Sara Sharif was murdered after officials failed to ask why she was wearing a hijab because “they didn’t want to offend”.

Exactly what happened with the rape gangs. Our culture is more interested in protecting minorities from “harm” than saving lives 

Again, she was an occupational therapist there to help the family, not an ‘official’, was inexperienced and not there to check on Sara. But more to the point, social workers and other staff not knowing enough about Asian or Muslim culture contributed more to this tragedy than any ‘sensitivity’: they did not realise that her wearing it in these particular circumstances was abnormal, and in some cases did not know about her family’s past, so did not know why it was not just abnormal but suspicious and that the “innocent explanation”, that she had been on a trip to Pakistan and was wearing it out of ‘pride’ in her culture and food, was likely to be spurious. 

The report also mentions that the family’s neighbours were interviewed; they said they had heard worrying things from within the family home but were reticent to share these with the authorities because they “feared being branded as being racist, especially on social media”. In the same paragraph on page 41, it quotes a work by the American academic Robin DiAngelo titled White Fragility, as if this was the reason the neighbours failed to report what they were hearing:

The Child Safeguarding Practice review panel report notes that ‘DiAngelo (2018) suggests that it is ‘white fragility’ – or a defensiveness – that is triggered when white individuals, even those who consider themselves to be progressive, encounter racial stress. This can result in individuals turning away from honest dialogue about racism, focusing instead on their own feelings of victimisation rather than on the person or people of colour who have been interpersonally and/or systemically harmed.’
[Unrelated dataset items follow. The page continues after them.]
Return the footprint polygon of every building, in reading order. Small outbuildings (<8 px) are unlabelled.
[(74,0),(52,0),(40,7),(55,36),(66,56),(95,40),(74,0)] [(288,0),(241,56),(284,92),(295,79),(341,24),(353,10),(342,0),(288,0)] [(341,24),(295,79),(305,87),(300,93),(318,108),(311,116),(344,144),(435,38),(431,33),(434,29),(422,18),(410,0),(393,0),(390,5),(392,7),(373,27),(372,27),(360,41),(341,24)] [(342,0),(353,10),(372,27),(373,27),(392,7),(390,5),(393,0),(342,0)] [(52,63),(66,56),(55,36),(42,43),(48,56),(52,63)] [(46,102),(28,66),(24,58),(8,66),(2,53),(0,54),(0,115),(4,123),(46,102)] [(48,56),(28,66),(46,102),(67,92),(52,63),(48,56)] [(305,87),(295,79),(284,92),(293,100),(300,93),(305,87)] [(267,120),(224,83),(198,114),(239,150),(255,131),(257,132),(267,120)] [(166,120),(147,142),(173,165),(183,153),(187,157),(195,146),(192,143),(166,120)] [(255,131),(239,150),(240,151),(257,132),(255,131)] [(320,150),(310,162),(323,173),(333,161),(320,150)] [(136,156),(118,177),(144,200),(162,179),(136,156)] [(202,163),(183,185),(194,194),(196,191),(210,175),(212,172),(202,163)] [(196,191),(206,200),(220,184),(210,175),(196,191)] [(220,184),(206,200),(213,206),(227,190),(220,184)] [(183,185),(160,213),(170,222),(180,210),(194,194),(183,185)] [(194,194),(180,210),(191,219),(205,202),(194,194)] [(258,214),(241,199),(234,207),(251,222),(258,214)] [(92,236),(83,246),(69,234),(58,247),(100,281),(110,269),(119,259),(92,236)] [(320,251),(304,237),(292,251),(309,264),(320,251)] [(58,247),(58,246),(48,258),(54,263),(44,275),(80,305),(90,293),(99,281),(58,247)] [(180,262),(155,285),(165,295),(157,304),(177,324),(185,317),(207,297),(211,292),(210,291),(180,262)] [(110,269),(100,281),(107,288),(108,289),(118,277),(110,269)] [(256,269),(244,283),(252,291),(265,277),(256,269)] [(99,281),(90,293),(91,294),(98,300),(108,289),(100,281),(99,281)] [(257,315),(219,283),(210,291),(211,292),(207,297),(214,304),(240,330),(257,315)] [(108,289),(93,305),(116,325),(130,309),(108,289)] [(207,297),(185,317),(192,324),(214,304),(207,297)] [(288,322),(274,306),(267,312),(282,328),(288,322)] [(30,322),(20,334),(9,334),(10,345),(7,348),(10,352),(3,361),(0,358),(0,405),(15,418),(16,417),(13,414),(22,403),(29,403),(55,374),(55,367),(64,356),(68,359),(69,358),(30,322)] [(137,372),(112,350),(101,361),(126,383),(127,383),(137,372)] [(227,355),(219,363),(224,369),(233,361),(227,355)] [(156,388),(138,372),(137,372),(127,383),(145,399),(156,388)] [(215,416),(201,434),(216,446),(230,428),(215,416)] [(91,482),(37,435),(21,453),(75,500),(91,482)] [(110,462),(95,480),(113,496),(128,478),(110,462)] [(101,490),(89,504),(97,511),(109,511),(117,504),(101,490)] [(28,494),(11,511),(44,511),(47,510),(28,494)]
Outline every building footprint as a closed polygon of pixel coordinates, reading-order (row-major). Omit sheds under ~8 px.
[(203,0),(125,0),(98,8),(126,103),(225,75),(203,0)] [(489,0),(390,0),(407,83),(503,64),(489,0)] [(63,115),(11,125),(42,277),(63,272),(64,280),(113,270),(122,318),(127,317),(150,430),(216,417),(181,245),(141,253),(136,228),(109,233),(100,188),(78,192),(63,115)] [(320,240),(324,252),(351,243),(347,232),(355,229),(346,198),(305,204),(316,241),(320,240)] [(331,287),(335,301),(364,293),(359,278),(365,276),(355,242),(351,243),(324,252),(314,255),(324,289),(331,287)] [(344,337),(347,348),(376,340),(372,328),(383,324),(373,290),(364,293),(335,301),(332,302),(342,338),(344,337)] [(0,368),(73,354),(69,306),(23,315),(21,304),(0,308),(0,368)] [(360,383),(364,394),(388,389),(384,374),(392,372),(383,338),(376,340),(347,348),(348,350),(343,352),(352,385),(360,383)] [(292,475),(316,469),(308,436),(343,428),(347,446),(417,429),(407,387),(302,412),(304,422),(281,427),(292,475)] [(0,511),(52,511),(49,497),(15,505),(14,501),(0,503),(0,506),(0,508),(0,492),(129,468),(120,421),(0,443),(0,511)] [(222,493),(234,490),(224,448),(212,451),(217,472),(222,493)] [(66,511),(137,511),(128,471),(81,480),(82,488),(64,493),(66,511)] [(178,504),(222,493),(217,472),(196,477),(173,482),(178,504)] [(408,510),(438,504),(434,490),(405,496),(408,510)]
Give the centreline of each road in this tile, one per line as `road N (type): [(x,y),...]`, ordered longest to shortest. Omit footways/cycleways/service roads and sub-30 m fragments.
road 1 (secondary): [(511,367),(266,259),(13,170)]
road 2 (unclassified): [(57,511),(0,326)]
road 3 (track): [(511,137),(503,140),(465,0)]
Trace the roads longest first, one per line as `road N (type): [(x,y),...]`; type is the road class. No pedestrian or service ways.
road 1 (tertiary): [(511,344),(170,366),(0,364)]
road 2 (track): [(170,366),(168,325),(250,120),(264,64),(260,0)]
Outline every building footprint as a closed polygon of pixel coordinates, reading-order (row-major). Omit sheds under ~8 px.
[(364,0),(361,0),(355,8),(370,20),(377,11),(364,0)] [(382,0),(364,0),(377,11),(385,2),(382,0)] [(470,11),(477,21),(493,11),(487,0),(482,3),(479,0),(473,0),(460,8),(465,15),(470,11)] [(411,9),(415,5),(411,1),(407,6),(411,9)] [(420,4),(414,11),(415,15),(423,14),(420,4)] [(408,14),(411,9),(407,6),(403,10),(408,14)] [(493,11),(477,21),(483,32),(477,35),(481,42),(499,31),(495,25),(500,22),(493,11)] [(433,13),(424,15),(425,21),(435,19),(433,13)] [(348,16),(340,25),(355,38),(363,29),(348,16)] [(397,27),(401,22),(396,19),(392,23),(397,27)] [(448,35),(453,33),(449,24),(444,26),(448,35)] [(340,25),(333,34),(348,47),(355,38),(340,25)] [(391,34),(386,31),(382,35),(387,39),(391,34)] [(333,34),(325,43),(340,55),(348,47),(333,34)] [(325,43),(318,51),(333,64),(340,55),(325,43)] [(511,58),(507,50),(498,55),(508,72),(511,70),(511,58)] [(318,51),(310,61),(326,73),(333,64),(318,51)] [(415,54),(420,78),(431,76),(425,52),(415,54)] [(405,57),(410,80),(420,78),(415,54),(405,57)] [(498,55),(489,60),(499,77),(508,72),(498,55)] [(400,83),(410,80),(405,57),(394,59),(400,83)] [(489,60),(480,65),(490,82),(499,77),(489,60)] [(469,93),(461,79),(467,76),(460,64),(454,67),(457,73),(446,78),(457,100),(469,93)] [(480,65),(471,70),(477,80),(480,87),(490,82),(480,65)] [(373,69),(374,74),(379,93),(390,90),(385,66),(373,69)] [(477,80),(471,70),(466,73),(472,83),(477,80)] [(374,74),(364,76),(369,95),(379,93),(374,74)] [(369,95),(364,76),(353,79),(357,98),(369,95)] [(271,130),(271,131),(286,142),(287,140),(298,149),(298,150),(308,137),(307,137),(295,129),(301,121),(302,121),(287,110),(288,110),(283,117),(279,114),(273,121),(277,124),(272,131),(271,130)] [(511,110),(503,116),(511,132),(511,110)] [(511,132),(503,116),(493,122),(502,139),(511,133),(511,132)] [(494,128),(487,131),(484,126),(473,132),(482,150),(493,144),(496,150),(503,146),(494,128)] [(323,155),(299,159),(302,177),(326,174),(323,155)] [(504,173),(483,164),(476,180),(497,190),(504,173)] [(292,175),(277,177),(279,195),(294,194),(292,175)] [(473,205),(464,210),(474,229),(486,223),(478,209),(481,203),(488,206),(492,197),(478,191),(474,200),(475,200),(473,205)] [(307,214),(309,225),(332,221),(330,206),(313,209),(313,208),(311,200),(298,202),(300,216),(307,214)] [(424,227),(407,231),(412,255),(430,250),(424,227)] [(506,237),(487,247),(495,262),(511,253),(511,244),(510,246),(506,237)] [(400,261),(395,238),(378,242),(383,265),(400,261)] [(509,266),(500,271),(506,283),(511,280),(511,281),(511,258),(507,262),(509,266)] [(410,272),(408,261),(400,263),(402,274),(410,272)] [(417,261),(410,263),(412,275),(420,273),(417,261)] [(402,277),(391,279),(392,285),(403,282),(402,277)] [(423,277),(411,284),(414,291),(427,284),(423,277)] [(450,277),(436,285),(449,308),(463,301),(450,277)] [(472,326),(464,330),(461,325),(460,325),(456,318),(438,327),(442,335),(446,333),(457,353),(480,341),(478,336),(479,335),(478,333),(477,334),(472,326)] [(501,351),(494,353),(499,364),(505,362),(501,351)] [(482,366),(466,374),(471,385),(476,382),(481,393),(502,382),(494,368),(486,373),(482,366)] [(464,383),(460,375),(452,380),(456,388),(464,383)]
Is that relevant here? The neighbours might have been looking for an explanation for why they failed to act. They are not held to professional standards; all they had to do was pick up the phone and let the police do the rest. White fragility is more relevant when a white person is accused of racism, or is told that an attitude they express is racist, or hears negative things said about their nation’s past and takes it personally.

One aspect of this report recalls the case of Ellie Butler, who was murdered by her father who had fought the local social services to get her and another child back, having been earlier accused of inflicting a shaking injury; the family courts sidelined the social workers who had tried to protect her, appointing a ‘consultancy’ to carry out any social work activity that involved the family, and sweeping away all the objections to returning a little girl to a plainly unstable and violent household. All the parties involved in that case were white. Much of the rest of this case consists of the usual problems of different official bodies, health, education, social work and courts, failing to share vital information. But the racists’ conclusion, that a girl died because “officials were too busy minding what they say about Muslims”, turns reality on its head: ignorance about Sara’s and her family’s religion and culture is what shielded them from any concerns about why Sara Sharif had started wearing the hijab at an age and in situations where Muslim girls do not. If they are given too much credence, the next tragedy could be because social workers were unwilling to be the ones learning about the cultures of the families and children they help, unwilling to be the goody-goody or even a traitor by defending an unpopular minority.